Pakistan is among the countries where industrially-produced fat still poses a risk to a considerable number of the population, the World Health Organisation said on Jan 23.
Industrially-produced trans fat is often used in packaged foods, baked goods, cooking oils and spreads.
The WHO called in 2018 for harmful trans fatty acids to be wiped out by 2023. They are thought to be responsible for around 500,000 premature deaths from coronary heart disease each year.
Nine of the 16 countries with the highest estimated proportion of coronary heart disease deaths caused by trans fat intake were not implementing best-practice policies.
They include Australia, Azerbaijan, Bhutan, Ecuador, Egypt, Iran, Nepal, Pakistan and South Korea.
The WHO called on the countries to take urgent action to implement the best-practice policies.
Although 43 countries with combined populations of 2.8 billion people have now implemented best-practice policies, most of the world remains unprotected, it said.
“Put simply, trans fat is a toxic chemical that kills and should have no place in food. It’s time to get rid of it once and for all,” the WHO said.
WHO acknowledged in an annual progress report that the goal was still out of sight. “Trans fat has no known benefit, and huge health risks that incur huge costs for health systems,” WHO director-general Tedros Adhanom Ghebreyesus said.
“By contrast, eliminating trans fat is cost-effective and has enormous benefits for health,” he said.
Francesco Branca, the WHO’s nutrition and food safety director, told reporters that trans fat elimination policies were in place in 60 countries, covering 3.4bn people or 43 per cent of the world’s population.
Of those countries, 43 are implementing best practice standards.
Best practice means either a mandatory national limit of two grams of industrially-produced trans fat per 100g of total fat in all foods; or a national ban on the production or use of partially-hydrogenated oils, which are a major source of trans fat.

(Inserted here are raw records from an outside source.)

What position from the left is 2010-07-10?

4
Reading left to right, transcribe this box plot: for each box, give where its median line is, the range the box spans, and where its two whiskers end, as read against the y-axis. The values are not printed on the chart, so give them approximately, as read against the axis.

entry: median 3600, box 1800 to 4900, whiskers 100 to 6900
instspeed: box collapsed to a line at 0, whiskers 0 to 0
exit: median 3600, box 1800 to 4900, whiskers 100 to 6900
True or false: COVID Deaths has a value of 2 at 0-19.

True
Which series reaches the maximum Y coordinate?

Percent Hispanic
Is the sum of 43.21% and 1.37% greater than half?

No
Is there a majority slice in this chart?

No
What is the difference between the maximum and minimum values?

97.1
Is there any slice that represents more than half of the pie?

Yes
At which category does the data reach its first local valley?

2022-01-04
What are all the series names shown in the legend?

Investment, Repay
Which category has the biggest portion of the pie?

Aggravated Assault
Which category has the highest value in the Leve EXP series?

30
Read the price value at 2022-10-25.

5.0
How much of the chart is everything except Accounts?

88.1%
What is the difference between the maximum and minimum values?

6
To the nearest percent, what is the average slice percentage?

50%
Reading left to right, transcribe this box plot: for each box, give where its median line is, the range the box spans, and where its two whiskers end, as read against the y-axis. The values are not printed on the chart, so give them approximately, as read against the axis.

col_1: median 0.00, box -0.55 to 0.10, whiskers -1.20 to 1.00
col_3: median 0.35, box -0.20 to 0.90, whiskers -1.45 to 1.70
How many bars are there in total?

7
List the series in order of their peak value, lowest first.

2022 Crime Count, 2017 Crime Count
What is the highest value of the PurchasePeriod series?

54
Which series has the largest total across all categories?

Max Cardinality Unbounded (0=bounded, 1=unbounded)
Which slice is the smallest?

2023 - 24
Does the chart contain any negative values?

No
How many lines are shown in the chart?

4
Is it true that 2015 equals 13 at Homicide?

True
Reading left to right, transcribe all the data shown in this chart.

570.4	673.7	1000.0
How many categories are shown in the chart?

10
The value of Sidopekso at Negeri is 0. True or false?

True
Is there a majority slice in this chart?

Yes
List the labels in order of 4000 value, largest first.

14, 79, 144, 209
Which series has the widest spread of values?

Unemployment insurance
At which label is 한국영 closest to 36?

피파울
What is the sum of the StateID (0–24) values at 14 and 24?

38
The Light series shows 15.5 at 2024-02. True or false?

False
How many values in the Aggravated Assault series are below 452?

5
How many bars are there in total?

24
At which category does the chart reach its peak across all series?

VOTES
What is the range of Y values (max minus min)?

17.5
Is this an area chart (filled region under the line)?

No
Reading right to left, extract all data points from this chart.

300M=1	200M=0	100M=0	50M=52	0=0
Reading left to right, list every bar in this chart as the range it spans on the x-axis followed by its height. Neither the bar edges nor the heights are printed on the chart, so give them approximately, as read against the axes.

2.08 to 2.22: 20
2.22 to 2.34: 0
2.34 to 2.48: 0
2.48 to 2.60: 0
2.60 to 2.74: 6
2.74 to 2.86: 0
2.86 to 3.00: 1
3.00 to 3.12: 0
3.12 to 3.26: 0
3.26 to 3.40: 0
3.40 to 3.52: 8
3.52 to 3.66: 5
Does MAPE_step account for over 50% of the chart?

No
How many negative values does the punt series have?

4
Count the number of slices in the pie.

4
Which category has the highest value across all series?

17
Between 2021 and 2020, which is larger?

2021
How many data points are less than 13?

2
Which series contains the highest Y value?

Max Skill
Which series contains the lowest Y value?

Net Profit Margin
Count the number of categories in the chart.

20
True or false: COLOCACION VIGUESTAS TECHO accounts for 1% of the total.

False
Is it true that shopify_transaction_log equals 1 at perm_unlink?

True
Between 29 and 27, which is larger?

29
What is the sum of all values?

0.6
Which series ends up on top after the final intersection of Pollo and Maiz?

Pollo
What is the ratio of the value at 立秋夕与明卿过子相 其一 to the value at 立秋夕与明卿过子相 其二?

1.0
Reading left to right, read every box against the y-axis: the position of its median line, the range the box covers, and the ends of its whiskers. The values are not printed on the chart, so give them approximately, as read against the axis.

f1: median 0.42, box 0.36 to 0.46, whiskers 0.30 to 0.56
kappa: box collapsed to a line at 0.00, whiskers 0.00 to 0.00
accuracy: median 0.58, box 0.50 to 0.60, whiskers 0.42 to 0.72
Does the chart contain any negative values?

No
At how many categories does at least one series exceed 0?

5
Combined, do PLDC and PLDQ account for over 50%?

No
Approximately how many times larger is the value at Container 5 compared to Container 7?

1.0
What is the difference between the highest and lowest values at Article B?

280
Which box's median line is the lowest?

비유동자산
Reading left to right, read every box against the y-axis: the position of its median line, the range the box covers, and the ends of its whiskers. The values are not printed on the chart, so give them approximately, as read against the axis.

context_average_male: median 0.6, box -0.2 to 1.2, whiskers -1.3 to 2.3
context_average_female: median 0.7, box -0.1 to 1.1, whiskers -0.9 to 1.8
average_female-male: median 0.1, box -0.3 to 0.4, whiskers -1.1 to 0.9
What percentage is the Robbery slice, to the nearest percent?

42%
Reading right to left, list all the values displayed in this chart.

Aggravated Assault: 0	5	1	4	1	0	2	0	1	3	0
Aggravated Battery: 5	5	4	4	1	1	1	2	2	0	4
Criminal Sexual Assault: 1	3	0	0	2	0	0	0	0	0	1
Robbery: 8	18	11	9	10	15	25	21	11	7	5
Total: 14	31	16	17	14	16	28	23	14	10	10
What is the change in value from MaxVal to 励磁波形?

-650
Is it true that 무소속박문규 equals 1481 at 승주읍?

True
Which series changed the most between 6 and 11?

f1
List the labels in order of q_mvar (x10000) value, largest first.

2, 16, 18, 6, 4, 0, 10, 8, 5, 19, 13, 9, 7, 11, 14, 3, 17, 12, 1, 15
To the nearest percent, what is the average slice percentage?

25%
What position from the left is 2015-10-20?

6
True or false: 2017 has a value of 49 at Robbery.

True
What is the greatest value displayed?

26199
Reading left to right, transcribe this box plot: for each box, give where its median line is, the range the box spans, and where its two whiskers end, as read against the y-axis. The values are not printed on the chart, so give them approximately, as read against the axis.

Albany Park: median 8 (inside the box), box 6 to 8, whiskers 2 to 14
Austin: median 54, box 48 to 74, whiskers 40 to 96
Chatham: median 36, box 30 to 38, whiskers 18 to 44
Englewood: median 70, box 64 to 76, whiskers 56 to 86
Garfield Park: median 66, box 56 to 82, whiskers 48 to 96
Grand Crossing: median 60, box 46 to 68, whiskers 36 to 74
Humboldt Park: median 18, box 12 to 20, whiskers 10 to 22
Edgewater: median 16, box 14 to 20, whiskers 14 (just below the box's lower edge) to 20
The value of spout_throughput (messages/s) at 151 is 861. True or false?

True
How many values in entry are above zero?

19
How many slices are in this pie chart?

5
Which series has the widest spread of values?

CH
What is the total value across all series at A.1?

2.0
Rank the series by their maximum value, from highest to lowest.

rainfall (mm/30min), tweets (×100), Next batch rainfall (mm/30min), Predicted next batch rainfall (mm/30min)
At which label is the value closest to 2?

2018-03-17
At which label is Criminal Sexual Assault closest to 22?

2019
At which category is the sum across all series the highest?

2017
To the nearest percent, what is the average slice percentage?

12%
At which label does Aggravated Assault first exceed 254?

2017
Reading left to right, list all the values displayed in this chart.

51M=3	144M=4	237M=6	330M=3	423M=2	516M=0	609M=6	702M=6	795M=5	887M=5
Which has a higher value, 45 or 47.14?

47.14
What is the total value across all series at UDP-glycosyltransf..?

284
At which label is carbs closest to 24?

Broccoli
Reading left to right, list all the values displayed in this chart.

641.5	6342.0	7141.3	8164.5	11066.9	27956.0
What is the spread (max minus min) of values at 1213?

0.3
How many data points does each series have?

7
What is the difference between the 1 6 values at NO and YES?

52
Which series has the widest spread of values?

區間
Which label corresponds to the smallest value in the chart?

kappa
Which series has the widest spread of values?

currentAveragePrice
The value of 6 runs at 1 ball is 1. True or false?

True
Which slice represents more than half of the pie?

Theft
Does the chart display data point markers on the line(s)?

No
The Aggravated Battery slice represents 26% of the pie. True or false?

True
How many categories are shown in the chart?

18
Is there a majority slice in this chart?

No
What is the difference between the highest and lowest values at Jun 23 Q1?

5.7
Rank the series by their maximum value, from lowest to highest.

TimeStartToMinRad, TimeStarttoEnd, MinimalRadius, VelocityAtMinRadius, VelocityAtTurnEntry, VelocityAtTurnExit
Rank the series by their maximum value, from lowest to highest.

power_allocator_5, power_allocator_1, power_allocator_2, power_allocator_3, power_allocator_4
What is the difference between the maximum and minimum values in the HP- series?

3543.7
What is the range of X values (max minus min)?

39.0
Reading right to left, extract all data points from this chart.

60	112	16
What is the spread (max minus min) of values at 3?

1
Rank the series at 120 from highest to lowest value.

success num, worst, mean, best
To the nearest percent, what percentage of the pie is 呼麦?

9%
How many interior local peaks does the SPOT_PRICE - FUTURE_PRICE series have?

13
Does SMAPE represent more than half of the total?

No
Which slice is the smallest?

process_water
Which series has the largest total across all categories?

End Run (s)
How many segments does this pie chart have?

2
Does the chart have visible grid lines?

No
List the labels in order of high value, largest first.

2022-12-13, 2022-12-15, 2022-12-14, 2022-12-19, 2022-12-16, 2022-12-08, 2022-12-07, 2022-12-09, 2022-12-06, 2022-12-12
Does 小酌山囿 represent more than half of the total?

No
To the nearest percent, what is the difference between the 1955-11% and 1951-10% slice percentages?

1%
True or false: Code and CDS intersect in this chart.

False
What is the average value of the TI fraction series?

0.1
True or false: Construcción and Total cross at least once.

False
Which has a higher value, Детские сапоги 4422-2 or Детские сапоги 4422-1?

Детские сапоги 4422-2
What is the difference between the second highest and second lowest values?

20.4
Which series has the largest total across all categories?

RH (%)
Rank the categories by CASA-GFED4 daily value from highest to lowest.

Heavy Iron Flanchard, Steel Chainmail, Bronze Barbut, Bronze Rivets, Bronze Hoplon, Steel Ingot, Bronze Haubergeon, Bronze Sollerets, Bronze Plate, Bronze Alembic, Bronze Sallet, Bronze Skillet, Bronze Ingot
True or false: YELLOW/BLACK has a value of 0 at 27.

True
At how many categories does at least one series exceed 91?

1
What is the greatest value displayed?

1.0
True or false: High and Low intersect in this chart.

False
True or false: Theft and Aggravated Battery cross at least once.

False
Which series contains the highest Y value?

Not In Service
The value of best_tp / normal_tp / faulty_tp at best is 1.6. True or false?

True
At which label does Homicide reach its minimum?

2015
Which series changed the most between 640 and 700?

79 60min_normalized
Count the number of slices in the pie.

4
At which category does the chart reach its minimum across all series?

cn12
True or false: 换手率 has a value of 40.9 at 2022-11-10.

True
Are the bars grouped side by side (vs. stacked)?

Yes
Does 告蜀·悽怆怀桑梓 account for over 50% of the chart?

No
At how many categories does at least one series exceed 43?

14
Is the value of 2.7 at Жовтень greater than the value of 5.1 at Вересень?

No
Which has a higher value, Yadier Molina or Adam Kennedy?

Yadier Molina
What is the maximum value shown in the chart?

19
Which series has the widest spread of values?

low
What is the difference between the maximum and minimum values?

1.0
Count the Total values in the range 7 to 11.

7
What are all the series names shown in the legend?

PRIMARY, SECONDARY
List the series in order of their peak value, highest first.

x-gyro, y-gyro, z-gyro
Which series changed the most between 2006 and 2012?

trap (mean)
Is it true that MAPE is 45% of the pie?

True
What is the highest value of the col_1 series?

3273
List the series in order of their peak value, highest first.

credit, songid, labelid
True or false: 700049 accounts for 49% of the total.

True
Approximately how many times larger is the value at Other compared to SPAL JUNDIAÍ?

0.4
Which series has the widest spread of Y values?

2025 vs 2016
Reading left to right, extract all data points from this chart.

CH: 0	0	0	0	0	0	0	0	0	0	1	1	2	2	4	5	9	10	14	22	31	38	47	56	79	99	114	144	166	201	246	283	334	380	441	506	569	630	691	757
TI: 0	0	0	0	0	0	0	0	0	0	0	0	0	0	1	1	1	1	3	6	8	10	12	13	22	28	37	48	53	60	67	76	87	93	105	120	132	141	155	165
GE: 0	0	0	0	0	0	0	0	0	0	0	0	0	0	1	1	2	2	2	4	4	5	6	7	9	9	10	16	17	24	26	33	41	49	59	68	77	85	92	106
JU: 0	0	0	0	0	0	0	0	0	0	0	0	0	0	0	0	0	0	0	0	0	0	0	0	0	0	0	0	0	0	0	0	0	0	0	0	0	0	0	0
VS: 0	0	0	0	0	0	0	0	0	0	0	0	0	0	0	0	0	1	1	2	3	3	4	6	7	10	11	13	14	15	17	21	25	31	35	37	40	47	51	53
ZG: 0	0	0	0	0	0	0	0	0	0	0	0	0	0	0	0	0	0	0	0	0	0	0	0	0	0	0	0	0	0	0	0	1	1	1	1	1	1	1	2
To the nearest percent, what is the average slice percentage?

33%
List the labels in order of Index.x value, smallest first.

Separately, as the global health agency deals with a number of emergencies across the world, including the war in Ukraine, health impacts of conflicts in Yemen, Afghanistan, Syria and Ethiopia and floods in Pakistan, it appealed for more funds to continue its work.
The WHO appealed for $2.54bn to help millions facing health emergencies around the world in 2023. The WHO said it was currently responding to an unprecedented number of intersecting health emergencies.
And all of these emergencies, it stressed, overlap with the massive health system disruptions caused by the Covid-19 pandemic and outbreaks of other deadly diseases like measles and cholera.“We’re witnessing an unprecedented convergence of crises that demands an unprecedented response,” the WHO chief said.